=== MATERIAL PROVIDED ===

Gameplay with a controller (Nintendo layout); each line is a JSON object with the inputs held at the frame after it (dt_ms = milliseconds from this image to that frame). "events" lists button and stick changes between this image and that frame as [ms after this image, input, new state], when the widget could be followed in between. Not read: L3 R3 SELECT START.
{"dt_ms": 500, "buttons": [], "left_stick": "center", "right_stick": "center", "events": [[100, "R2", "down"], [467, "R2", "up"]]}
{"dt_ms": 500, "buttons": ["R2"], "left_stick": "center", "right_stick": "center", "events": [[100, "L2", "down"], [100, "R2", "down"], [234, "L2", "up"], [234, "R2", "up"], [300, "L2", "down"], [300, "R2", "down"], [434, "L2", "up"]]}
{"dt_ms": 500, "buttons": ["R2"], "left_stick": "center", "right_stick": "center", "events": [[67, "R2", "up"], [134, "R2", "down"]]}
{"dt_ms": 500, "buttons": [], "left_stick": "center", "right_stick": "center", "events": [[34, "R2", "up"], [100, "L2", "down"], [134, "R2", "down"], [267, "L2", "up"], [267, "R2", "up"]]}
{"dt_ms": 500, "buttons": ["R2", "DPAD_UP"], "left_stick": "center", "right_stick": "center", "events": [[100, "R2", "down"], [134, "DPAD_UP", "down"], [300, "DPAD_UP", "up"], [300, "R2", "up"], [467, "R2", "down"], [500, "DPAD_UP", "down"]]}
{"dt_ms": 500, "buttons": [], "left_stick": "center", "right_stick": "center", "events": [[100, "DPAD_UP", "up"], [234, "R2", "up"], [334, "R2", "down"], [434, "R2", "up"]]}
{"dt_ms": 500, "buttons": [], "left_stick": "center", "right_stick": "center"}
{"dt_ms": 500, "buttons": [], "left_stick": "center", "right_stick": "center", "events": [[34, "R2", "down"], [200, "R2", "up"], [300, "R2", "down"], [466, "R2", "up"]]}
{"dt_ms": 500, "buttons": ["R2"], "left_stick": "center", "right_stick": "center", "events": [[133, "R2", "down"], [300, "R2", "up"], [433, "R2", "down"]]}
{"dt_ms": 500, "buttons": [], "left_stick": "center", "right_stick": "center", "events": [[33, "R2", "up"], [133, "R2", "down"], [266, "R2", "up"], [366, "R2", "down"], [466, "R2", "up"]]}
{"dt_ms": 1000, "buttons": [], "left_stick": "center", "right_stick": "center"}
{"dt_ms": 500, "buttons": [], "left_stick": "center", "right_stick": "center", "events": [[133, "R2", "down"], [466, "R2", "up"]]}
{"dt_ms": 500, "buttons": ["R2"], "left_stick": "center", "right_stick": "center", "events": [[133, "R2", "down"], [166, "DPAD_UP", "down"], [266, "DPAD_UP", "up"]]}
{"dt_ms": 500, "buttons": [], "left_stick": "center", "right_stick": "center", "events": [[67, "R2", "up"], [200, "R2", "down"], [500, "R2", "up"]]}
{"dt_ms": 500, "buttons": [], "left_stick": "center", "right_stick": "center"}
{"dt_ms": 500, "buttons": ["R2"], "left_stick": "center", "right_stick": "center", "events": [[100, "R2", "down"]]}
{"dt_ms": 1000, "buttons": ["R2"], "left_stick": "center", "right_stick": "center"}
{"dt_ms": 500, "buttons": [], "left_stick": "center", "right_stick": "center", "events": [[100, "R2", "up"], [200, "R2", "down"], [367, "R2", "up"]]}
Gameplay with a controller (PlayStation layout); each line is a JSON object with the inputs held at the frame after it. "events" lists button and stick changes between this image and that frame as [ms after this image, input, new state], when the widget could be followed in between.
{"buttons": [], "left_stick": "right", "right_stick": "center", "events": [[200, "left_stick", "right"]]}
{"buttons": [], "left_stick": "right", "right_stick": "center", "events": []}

===

Print out every record again, exactly and in full.

Gameplay with a controller (Nintendo layout); each line is a JSON object with the inputs held at the frame after it (dt_ms = milliseconds from this image to that frame). "events" lists button and stick changes between this image and that frame as [ms after this image, input, new state], when the widget could be followed in between. Not read: L3 R3 SELECT START.
{"dt_ms": 500, "buttons": [], "left_stick": "center", "right_stick": "center", "events": [[100, "R2", "down"], [467, "R2", "up"]]}
{"dt_ms": 500, "buttons": ["R2"], "left_stick": "center", "right_stick": "center", "events": [[100, "L2", "down"], [100, "R2", "down"], [234, "L2", "up"], [234, "R2", "up"], [300, "L2", "down"], [300, "R2", "down"], [434, "L2", "up"]]}
{"dt_ms": 500, "buttons": ["R2"], "left_stick": "center", "right_stick": "center", "events": [[67, "R2", "up"], [134, "R2", "down"]]}
{"dt_ms": 500, "buttons": [], "left_stick": "center", "right_stick": "center", "events": [[34, "R2", "up"], [100, "L2", "down"], [134, "R2", "down"], [267, "L2", "up"], [267, "R2", "up"]]}
{"dt_ms": 500, "buttons": ["R2", "DPAD_UP"], "left_stick": "center", "right_stick": "center", "events": [[100, "R2", "down"], [134, "DPAD_UP", "down"], [300, "DPAD_UP", "up"], [300, "R2", "up"], [467, "R2", "down"], [500, "DPAD_UP", "down"]]}
{"dt_ms": 500, "buttons": [], "left_stick": "center", "right_stick": "center", "events": [[100, "DPAD_UP", "up"], [234, "R2", "up"], [334, "R2", "down"], [434, "R2", "up"]]}
{"dt_ms": 500, "buttons": [], "left_stick": "center", "right_stick": "center"}
{"dt_ms": 500, "buttons": [], "left_stick": "center", "right_stick": "center", "events": [[34, "R2", "down"], [200, "R2", "up"], [300, "R2", "down"], [466, "R2", "up"]]}
{"dt_ms": 500, "buttons": ["R2"], "left_stick": "center", "right_stick": "center", "events": [[133, "R2", "down"], [300, "R2", "up"], [433, "R2", "down"]]}
{"dt_ms": 500, "buttons": [], "left_stick": "center", "right_stick": "center", "events": [[33, "R2", "up"], [133, "R2", "down"], [266, "R2", "up"], [366, "R2", "down"], [466, "R2", "up"]]}
{"dt_ms": 1000, "buttons": [], "left_stick": "center", "right_stick": "center"}
{"dt_ms": 500, "buttons": [], "left_stick": "center", "right_stick": "center", "events": [[133, "R2", "down"], [466, "R2", "up"]]}
{"dt_ms": 500, "buttons": ["R2"], "left_stick": "center", "right_stick": "center", "events": [[133, "R2", "down"], [166, "DPAD_UP", "down"], [266, "DPAD_UP", "up"]]}
{"dt_ms": 500, "buttons": [], "left_stick": "center", "right_stick": "center", "events": [[67, "R2", "up"], [200, "R2", "down"], [500, "R2", "up"]]}
{"dt_ms": 500, "buttons": [], "left_stick": "center", "right_stick": "center"}
{"dt_ms": 500, "buttons": ["R2"], "left_stick": "center", "right_stick": "center", "events": [[100, "R2", "down"]]}
{"dt_ms": 1000, "buttons": ["R2"], "left_stick": "center", "right_stick": "center"}
{"dt_ms": 500, "buttons": [], "left_stick": "center", "right_stick": "center", "events": [[100, "R2", "up"], [200, "R2", "down"], [367, "R2", "up"]]}
Gameplay with a controller (PlayStation layout); each line is a JSON object with the inputs held at the frame after it. "events" lists button and stick changes between this image and that frame as [ms after this image, input, new state], when the widget could be followed in between.
{"buttons": [], "left_stick": "right", "right_stick": "center", "events": [[200, "left_stick", "right"]]}
{"buttons": [], "left_stick": "right", "right_stick": "center", "events": []}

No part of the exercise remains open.